##### EXTRAIT DU DOCUMENT #####

Les chiens errants

Publié le par lerepondeur



Je sais que certains diront que j’en ai gros la patate. Peut-être, ils ont raison : j’en ai gros la patate. Peut-être parce que l’espoir de changement était immense. Et le constat est forcément amer. Les phrases du moment : « Trop de théâtre tue le théâtre. Trop de livres tue le livre. Trop d’éditeurs tue les éditeurs. Trop de blogues tue les blogues… » Et malgré le gavage pornographico-télévisuel, on n’entend jamais dire trop de télévision tue la télévision. Si ça pouvait être vrai, si trop de cons pouvaient tuer les cons.
Cette réflexion « Trop de théâtre tue le théâtre », m’était directement adressée par une fonctionnaire de la Communauté Française de Belgique. Cette communauté - qui est en fait un ministère - est un immense serpent endormi habité par des fonctionnaires aux petites phrases du moment, aux égos surdimensionnés (quelques-uns se prennent pour des ministres), et qui se congratulent, se financent parfois, et protègent surtout le tout petit gâteau financier à partager entre ceux qui le méritent et aux amis de ceux qui ont autorité. Le serpent culturel est un « système ». Profondément politique. Un système qui gère une somme d’argent à la fois ridicule et immense. Ridicule en la comparant à d’autres pays, même d’autres régions européennes. Immense parce que cet argent d’une façon ou d’une autre ne finance qu’une certaine culture, la plus communicative, la plus obsolète voire inodore et incolore (en fait le serpent pourrait presque financer le divertissement). Immense parce qu’elle crée la double peine : celui qui ne reçoit pas d’argent est exclu de tous les réseaux qui sont eux-mêmes financés par ce même pouvoir. Il n’y a plus ou presque plus de réseaux ou d’espaces alternatifs ouverts. Le serpent se mange la queue et est heureux de son existence.

#####

> CONSIGNES:
A. Modifiez le passage de l'extrait allant de « Je sais que » à « tuer les cons. » en remplaçant « patate » par « pomme ».
B. Dans l'extrait, qui a directement adressé la réflexion « Trop de théâtre tue le théâtre » ?
C. Poursuivez l'extrait sur le serpent culturel de la Communauté Française de Belgique, en reprenant après sa dernière phrase.
Les données qui suivent forment un ensemble indépendant de l'extrait.

##### DONNÉES FOURNIES #####

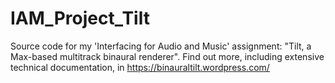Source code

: # IAM_Project_Tilt
Source code for my 'Interfacing for Audio and Music' assignment: "Tilt, a Max-based multitrack binaural renderer".
Find out more, including extensive technical documentation, in https://binauraltilt.wordpress.com/
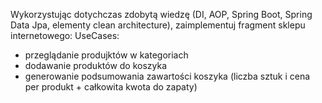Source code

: Wykorzystując dotychczas zdobytą wiedzę (DI, AOP, Spring Boot, Spring Data Jpa, elementy clean architecture),
zaimplementuj fragment sklepu internetowego:
UseCases:
- przeglądanie produjktów w kategoriach
- dodawanie produktów do koszyka
- generowanie podsumowania zawartości koszyka (liczba sztuk i cena per produkt + całkowita kwota do zapaty)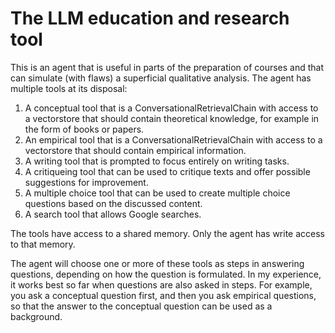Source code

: # The LLM education and research tool

This is an agent that is useful in parts of the preparation of courses and that can simulate (with flaws) a superficial qualitative analysis. 
The agent has multiple tools at its disposal:
1. A conceptual tool that is a ConversationalRetrievalChain with access to a vectorstore that should contain theoretical knowledge, for example in the form of books or papers.
2. An empirical tool that is a ConversationalRetrievalChain with access to a vectorstore that should contain empirical information.
3. A writing tool that is prompted to focus entirely on writing tasks.
4. A critiqueing tool that can be used to critique texts and offer possible suggestions for improvement.
5. A multiple choice tool that can be used to create multiple choice questions based on the discussed content.
6. A search tool that allows Google searches.

The tools have access to a shared memory. 
Only the agent has write access to that memory.

The agent will choose one or more of these tools as steps in answering questions, depending on how the question is formulated.
In my experience, it works best so far when questions are also asked in steps. 
For example, you ask a conceptual question first, and then you ask empirical questions, so that the answer to the conceptual question can be used as a background.
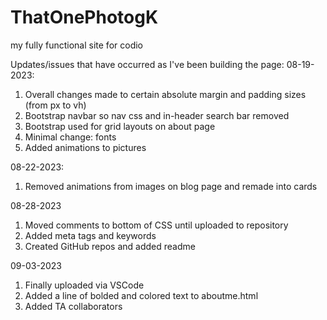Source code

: # ThatOnePhotogK
my fully functional site for codio

Updates/issues that have occurred as I've been building the page:
08-19-2023:
1. Overall changes made to certain absolute margin and padding sizes (from px to vh)
2. Bootstrap navbar so nav css and in-header search bar removed
3. Bootstrap used for grid layouts on about page
4. Minimal change: fonts
5. Added animations to pictures

08-22-2023:
1. Removed animations from images on blog page and remade into cards

08-28-2023
1. Moved comments to bottom of CSS until uploaded to repository
2. Added meta tags and keywords
3. Created GitHub repos and added readme

09-03-2023
1. Finally uploaded via VSCode
2. Added a line of bolded and colored text to aboutme.html
3. Added TA collaborators 
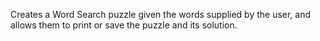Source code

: Creates a Word Search puzzle given the words supplied by the user, and allows them to print or save the puzzle and its solution.
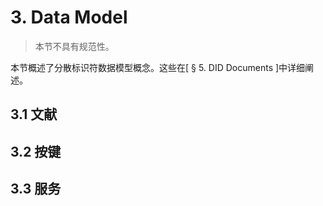 # 3. Data Model
>本节不具有规范性。

本节概述了分散标识符数据模型概念。这些在[ § 5. DID Documents ]中详细阐述。

## 3.1 文献
## 3.2 按键
## 3.3 服务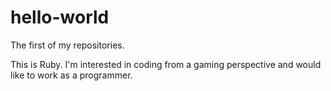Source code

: # hello-world
The first of my repositories.

This is Ruby. I'm interested in coding from a gaming perspective and would like to work as a programmer.
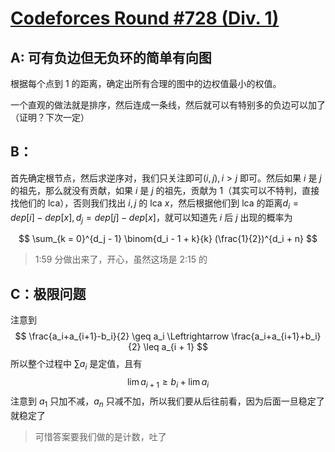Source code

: # [Codeforces Round #728 (Div. 1)](https://codeforces.com/contest/1540)

## A: 可有负边但无负环的简单有向图

根据每个点到 1 的距离，确定出所有合理的图中的边权值最小的权值。

一个直观的做法就是排序，然后连成一条线，然后就可以有特别多的负边可以加了（证明？下次一定）

## B：

首先确定根节点，然后求逆序对，我们只关注即可$(i, j), i > j$ 即可。然后如果 $i$ 是 $j$ 的祖先，那么就没有贡献，如果 $i$ 是 $j$ 的祖先，贡献为 1（其实可以不特判，直接找他们的 lca），否则我们找出 $i, j$ 的 lca $x$，然后根据他们到 lca 的距离$d_i = dep[i] - dep[x], d_j = dep[j] - dep[x]$，就可以知道先 $i$ 后 $j$ 出现的概率为

$$
\sum_{k = 0}^{d_j - 1} \binom{d_i - 1 + k}{k} (\frac{1}{2})^{d_i + n}
$$

> 1:59 分做出来了，开心，虽然这场是 2:15 的

## C：极限问题

注意到 
$$
\frac{a_i+a_{i+1}-b_i}{2} \geq a_i \Leftrightarrow \frac{a_i+a_{i+1}+b_i}{2} \leq a_{i + 1}
$$
所以整个过程中 $\sum a_i$ 是定值，且有
$$
\lim a_{i + 1} \geq b_i + \lim a_i
$$
注意到 $a_1$ 只加不减，$a_n$ 只减不加，所以我们要从后往前看，因为后面一旦稳定了就稳定了

> 可惜答案要我们做的是计数，吐了
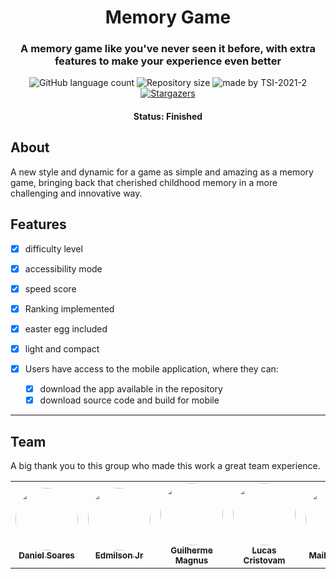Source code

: <h1 align="center">
  Memory Game
</h1>

<h3 align="center">
   A memory game like you've never seen it before, with extra features to make your experience even better
</h3>

<p align="center">
  <img alt="GitHub language count" src="https://img.shields.io/github/languages/count/lucaschf/enhanced-memory-game?color=%2304D361">

  <img alt="Repository size" src="https://img.shields.io/github/repo-size/lucaschf/enhanced-memory-game?style=plastic">

  
  <img alt="made by TSI-2021-2" src="https://img.shields.io/badge/made%20by-TSI-%237519C1">
  
  
  <a href="https://lucaschf.github.io/enhanced-memory-game/">
    <img alt="Stargazers" src="https://img.shields.io/badge/Website-memorygame-%237159c1?style=flat&logo=ghost">
    </a> 
</p>


<h4 align="center"> 
	 Status: Finished
</h4>

## About

A new style and dynamic for a game as simple and amazing as a memory game, bringing back that cherished childhood memory in a more challenging and innovative way.



## Features

- [x] difficulty level
- [x] accessibility mode
- [x] speed score
- [x] Ranking implemented
- [x] easter egg included
- [x] light and compact

- [x] Users have access to the mobile application, where they can:
   - [x] download the app available in the repository
   - [x] download source code and build for mobile

---

## Team

A big thank you to this group who made this work a great team experience.

<table>
  <tr>
    <td align="center"><a href="https://github.com/danielsf2"><img style="border-radius: 50%;" src="https://avatars2.githubusercontent.com/u/39291799?v=4" width="100px;" alt=""/><sub><b>Daniel Soares</b></sub><br /></td>
    <td align="center"><a href="https://github.com/EdmilsonOSJr"><img style="border-radius: 50%;" src="https://avatars2.githubusercontent.com/u/44274029?v=4" width="100px;" alt=""/><sub><b>Edmilson Jr</b></sub><br /></td>
    <td align="center"><a href="https://github.com/GuiMagnus"><img style="border-radius: 50%;" src="https://avatars2.githubusercontent.com/u/40570380?v=4" width="100px;" alt=""/><sub><b>Guilherme Magnus</b></sub><br /></td>
    <td align="center"><a href="https://github.com/lucaschf"><img style="border-radius: 50%;" src="https://avatars2.githubusercontent.com/u/15016387?v=4" width="100px;" alt=""/><sub><b>Lucas Cristovam</b></sub><br /></td></td>
    <td align="center"><a href="https://github.com/maikiferreira"><img style="border-radius: 50%;" src="https://avatars2.githubusercontent.com/u/22885261?v=4" width="100px;" alt=""/><sub><b>Maiki Ferreira</b></sub><br /></td>
    <td align="center"><a href="https://github.com/uviniciusaugusto"><img style="border-radius: 50%;" src="https://avatars2.githubusercontent.com/u/48693496?v=4" width="100px;" alt=""/><sub><b>Vinícius Augusto</b></sub><br /></td>
    <td align="center"><a href="https://github.com/viniciustristao"><img style="border-radius: 50%;" src="https://avatars2.githubusercontent.com/u/19704306?v=4" width="100px;" alt=""/><sub><b>Vinícius Tristão</b></sub><br /></td>
    
  </tr>
</table>

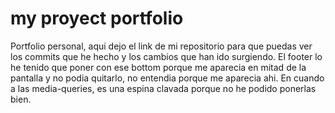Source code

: # my proyect portfolio
 Portfolio personal, aqui dejo el link de mi repositorio para que puedas ver los commits que he hecho y los cambios que han ido surgiendo. El footer lo he tenido que poner con ese bottom porque me aparecia en mitad de la pantalla y no podia quitarlo, no entendia porque me aparecia ahi. 
 En cuando a las media-queries, es una espina clavada porque no he podido ponerlas bien. 
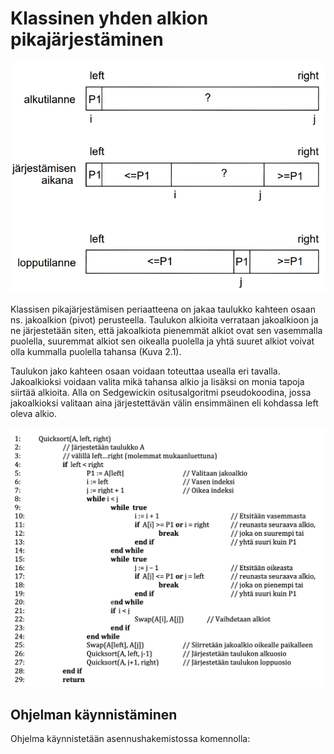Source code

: # Klassinen yhden alkion pikajärjestäminen

<img src="png/classic.png" width="750">

Klassisen pikajärjestämisen periaatteena on jakaa taulukko kahteen osaan ns. jakoalkion (pivot) perusteella. Taulukon alkioita verrataan jakoalkioon ja ne järjestetään siten, että jakoalkiota pienemmät alkiot ovat sen vasemmalla puolella, suuremmat alkiot sen oikealla puolella ja yhtä suuret alkiot voivat olla kummalla puolella tahansa (Kuva 2.1).

Taulukon jako kahteen osaan voidaan toteuttaa usealla eri tavalla. Jakoalkioksi voidaan valita mikä tahansa alkio ja lisäksi on monia tapoja siirtää alkioita. Alla on Sedgewickin ositusalgoritmi pseudokoodina, jossa jakoalkioksi valitaan aina järjestettävän välin ensimmäinen eli kohdassa left oleva alkio.

<img src="png/classic_pseudocode.png" width="750">

## Ohjelman käynnistäminen

Ohjelma käynnistetään asennushakemistossa komennolla:
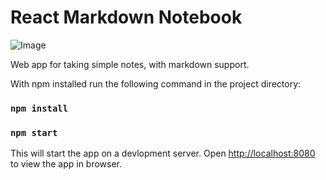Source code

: React Markdown Notebook
=======================

![Image](http://imgur.com/XU0yxxa)

Web app for taking simple notes, with markdown support.

With npm installed run the following command in the project directory:

### `npm install`

### `npm start`

This will start the app on a devlopment server.
Open [http://localhost:8080](http://localhost:8080) to view the app in browser.
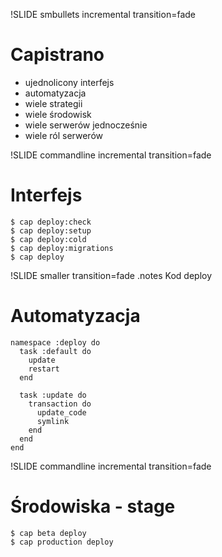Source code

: !SLIDE smbullets incremental transition=fade

# Capistrano #

* ujednolicony interfejs
* automatyzacja
* wiele strategii
* wiele środowisk
* wiele serwerów jednocześnie
* wiele ról serwerów

!SLIDE commandline incremental transition=fade

# Interfejs #

    $ cap deploy:check
    $ cap deploy:setup
    $ cap deploy:cold
    $ cap deploy:migrations
    $ cap deploy
    
!SLIDE smaller transition=fade
.notes Kod deploy

# Automatyzacja #

    namespace :deploy do
      task :default do
        update
        restart
      end
      
      task :update do
        transaction do
          update_code
          symlink
        end
      end
    end
    
!SLIDE commandline incremental transition=fade
    
# Środowiska - stage
    
    $ cap beta deploy
    $ cap production deploy
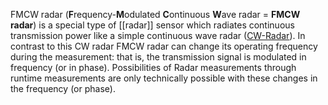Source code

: FMCW radar (**F**requency-**M**odulated **C**ontinuous **W**ave radar = **FMCW radar**) is a special type of [[radar]] sensor which radiates continuous transmission power like a simple continuous wave radar ([CW-Radar](https://www.radartutorial.eu/02.basics/Continuous%20Wave%20Radar.en.html)). In contrast to this CW radar FMCW radar can change its operating frequency during the measurement: that is, the transmission signal is modulated in frequency (or in phase). Possibilities of Radar measurements ​​through runtime measurements are only technically possible with these changes in the frequency (or phase).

#####

> RÉPONSES PAR NUMÉRO:
A.
Je sais que certains diront que j’en ai gros la pomme. Peut-être, ils ont raison : j’en ai gros la pomme. Peut-être parce que l’espoir de changement était immense. Et le constat est forcément amer. Les phrases du moment : « Trop de théâtre tue le théâtre. Trop de livres tue le livre. Trop d’éditeurs tue les éditeurs. Trop de blogues tue les blogues… » Et malgré le gavage pornographico-télévisuel, on n’entend jamais dire trop de télévision tue la télévision. Si ça pouvait être vrai, si trop de cons pouvaient tuer les cons.

B. Une fonctionnaire de la Communauté Française de Belgique.

C.
Lorsqu’il y a de la grogne, on saupoudre, on aide un chien errant à s’en sortir provisoirement avec quelques belles motivations morales. Ne ferait-on pas mieux d’arrêter ces ministères de compassion qui coûtent plus cher que l’aide elle-même ? Sans oublier que cet argent provoque des fractures relationnelles. Les programmes culturels s’avèrent nuisibles. L’approche de la culture du serpent et de ses occupants aliène les artistes. L’argent distribué est un esclavagisme séculaire. Serions-nous des artistes à la botte de Sa Majesté ?
C’est donc l’abolition des subsides que je réclame. D’abord les rapports humains s’en trouveront meilleurs, nous parlerons plus d’art que d’argent. Ensuite, la perversité des aides ont fait qu’il n’y a plus une seule salle de théâtre en location pour le premier quidam venu. Jeunes auteurs, metteurs en scène, acteurs... l’expérimentation n’est plus possible. Il faut assurer, proposer un produit fini et présentable, les subsides vous aident à cela. Pour l’édition, on préfère donner de l’argent aux éditeurs qui ont « pignon sur rue », ceux qui ont déjà réussi. L’argent de l’État n’est pas une aumône aux artistes mais un investissement pour l’image d’un pays ou d’une région. Mais alors pourquoi ne pas multiplier les sommes par cent ?
Abolition ou multiplication par cent ? Dans les deux cas, il faudra un courage politique. Qui relèvera ce défi ? En tous les cas, tout le monde sait que la capitale mondiale du théâtre est désormais Rio de Janeiro. Où l’expérimentation, la recherche, le renouveau théâtral s’y rencontrent au quotidien.
Avec quels moyens autre que l’art lui-même ?

Patrick Lowie, (éditeur, poète)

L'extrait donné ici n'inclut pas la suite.